Crude for September delivery fell as much as $3.20 to $83.68 a barrel in electronic trading on the New York Mercantile Exchange, and was at $84.00 at 1:32 p.m. Sydney time. The contract rose 25 cents to settle at $86.88 on Aug. 5 after dropping as low as $82.87, the lowest intraday price since Nov. 26. Prices slid 9.2 percent last week, the biggest decline since May, and are up 3.2 percent the past year.
Brent oil for September settlement was at $106.52 a barrel on the London-based ICE Futures Europe exchange after sliding as much as 2.9 percent to $106.20. The European benchmark contract was at a premium of $22.59 to U.S. futures, compared with a record close of $22.67 on Aug. 2.
Global Sell-off
“While the U.S. downgrade is dominating headlines, troubles in Europe are also undermining markets,” economists at Australia & New Zealand Banking Group Ltd., led by Warren Hogan, wrote in a note today. The bank estimates oil will average $100 a barrel in the third quarter. “Progress in dealing with the euro-zone sovereign debt remains painfully slow.”
The European Central Bank yesterday called on all euro-area governments to follow through on the measures agreed at a July 21 summit, including allowing the European Financial Stability Facility to purchase bonds on the secondary market, according to a statement issued in the name of President Jean-Claude Trichet after an emergency teleconference meeting of policy makers.
More than eight shares fell for each one that rose on MSCI’s Asia Pacific Index, which declined 7.8 percent last week, the steepest loss since October 2008. The MSCI All-Country World Index fell 0.1 percent today, following an eight-day, 11 percent slump spurred by a worsening European debt crisis worsened and reports on U.S. manufacturing and consumer spending that showed the world’s largest economy was slowing.
Bullish Bets Cut
Hedge funds cut bullish bets on crude oil by the most in more than six months on growing concern that the faltering economic recovery will sap energy demand, data showed last week.

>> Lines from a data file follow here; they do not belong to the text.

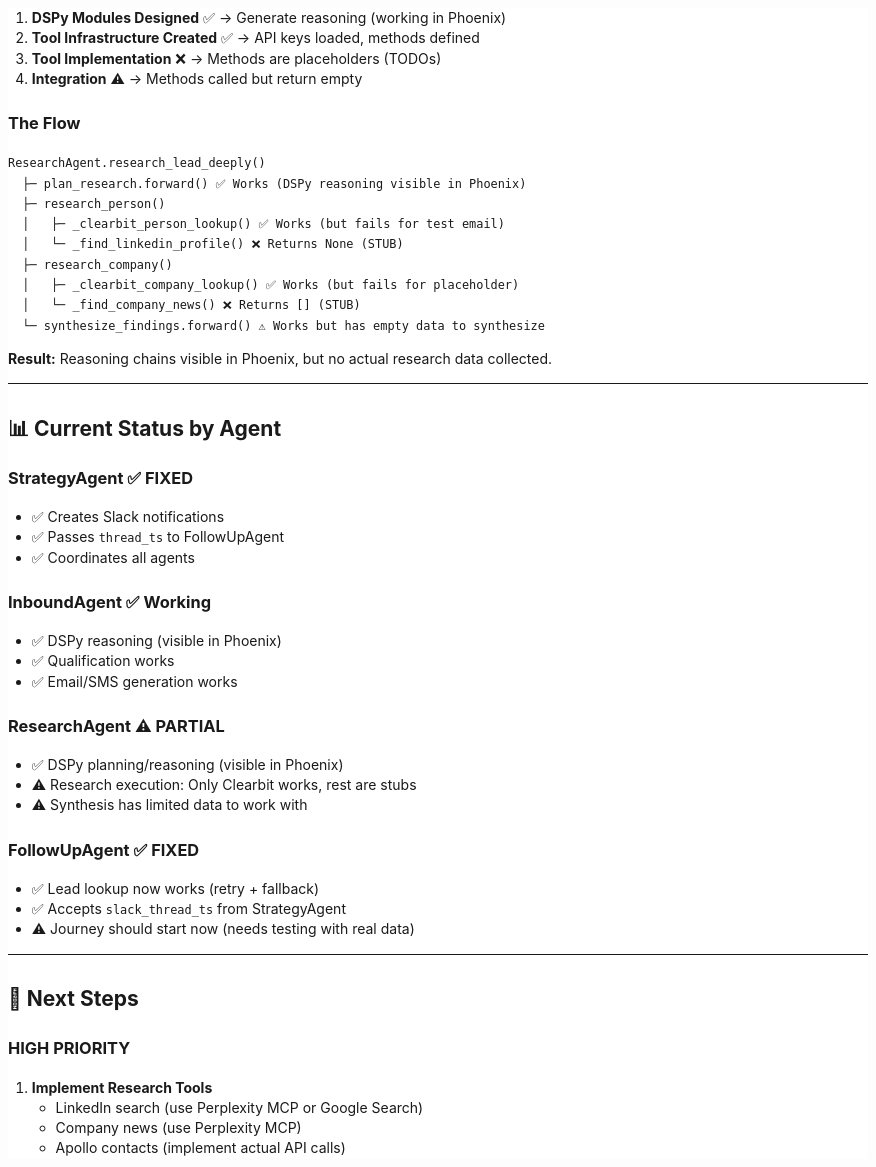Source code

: 1. **DSPy Modules Designed** ✅ → Generate reasoning (working in Phoenix)
2. **Tool Infrastructure Created** ✅ → API keys loaded, methods defined
3. **Tool Implementation** ❌ → Methods are placeholders (TODOs)
4. **Integration** ⚠️ → Methods called but return empty

### The Flow

```
ResearchAgent.research_lead_deeply()
  ├─ plan_research.forward() ✅ Works (DSPy reasoning visible in Phoenix)
  ├─ research_person() 
  │   ├─ _clearbit_person_lookup() ✅ Works (but fails for test email)
  │   └─ _find_linkedin_profile() ❌ Returns None (STUB)
  ├─ research_company()
  │   ├─ _clearbit_company_lookup() ✅ Works (but fails for placeholder)
  │   └─ _find_company_news() ❌ Returns [] (STUB)
  └─ synthesize_findings.forward() ⚠️ Works but has empty data to synthesize
```

**Result:** Reasoning chains visible in Phoenix, but no actual research data collected.

---

## 📊 Current Status by Agent

### StrategyAgent ✅ FIXED
- ✅ Creates Slack notifications
- ✅ Passes `thread_ts` to FollowUpAgent
- ✅ Coordinates all agents

### InboundAgent ✅ Working
- ✅ DSPy reasoning (visible in Phoenix)
- ✅ Qualification works
- ✅ Email/SMS generation works

### ResearchAgent ⚠️ PARTIAL
- ✅ DSPy planning/reasoning (visible in Phoenix)
- ⚠️ Research execution: Only Clearbit works, rest are stubs
- ⚠️ Synthesis has limited data to work with

### FollowUpAgent ✅ FIXED
- ✅ Lead lookup now works (retry + fallback)
- ✅ Accepts `slack_thread_ts` from StrategyAgent
- ⚠️ Journey should start now (needs testing with real data)

---

## 🎯 Next Steps

### HIGH PRIORITY
1. **Implement Research Tools** 
   - LinkedIn search (use Perplexity MCP or Google Search)
   - Company news (use Perplexity MCP)
   - Apollo contacts (implement actual API calls)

The funds and other large speculators cut wagers that prices will rise by 16 percent in the week ended Aug. 2, the most since Jan. 25, according to the Commodity Futures Trading Commission’s weekly Commitments of Traders report. Crude dropped 5.8 percent on the New York Mercantile Exchange in the period covered by the data.
Analysts surveyed by Bloomberg News before the U.S. ratings downgrade predicted crude in New York may decline this week on speculation the economy will weaken and reduce fuel consumption. Eighteen of 35 analysts, or 51 percent, forecast oil will decrease through Aug. 12. Nine respondents predicted prices will increase and eight estimated there will be little change.
Goldman Sachs Group Inc. maintained its 2012 forecast for Brent crude at an average of $130 a barrel and recommended investors hold a “long” trading position on December 2012 contracts, analyst David Greely said in an e-mail today.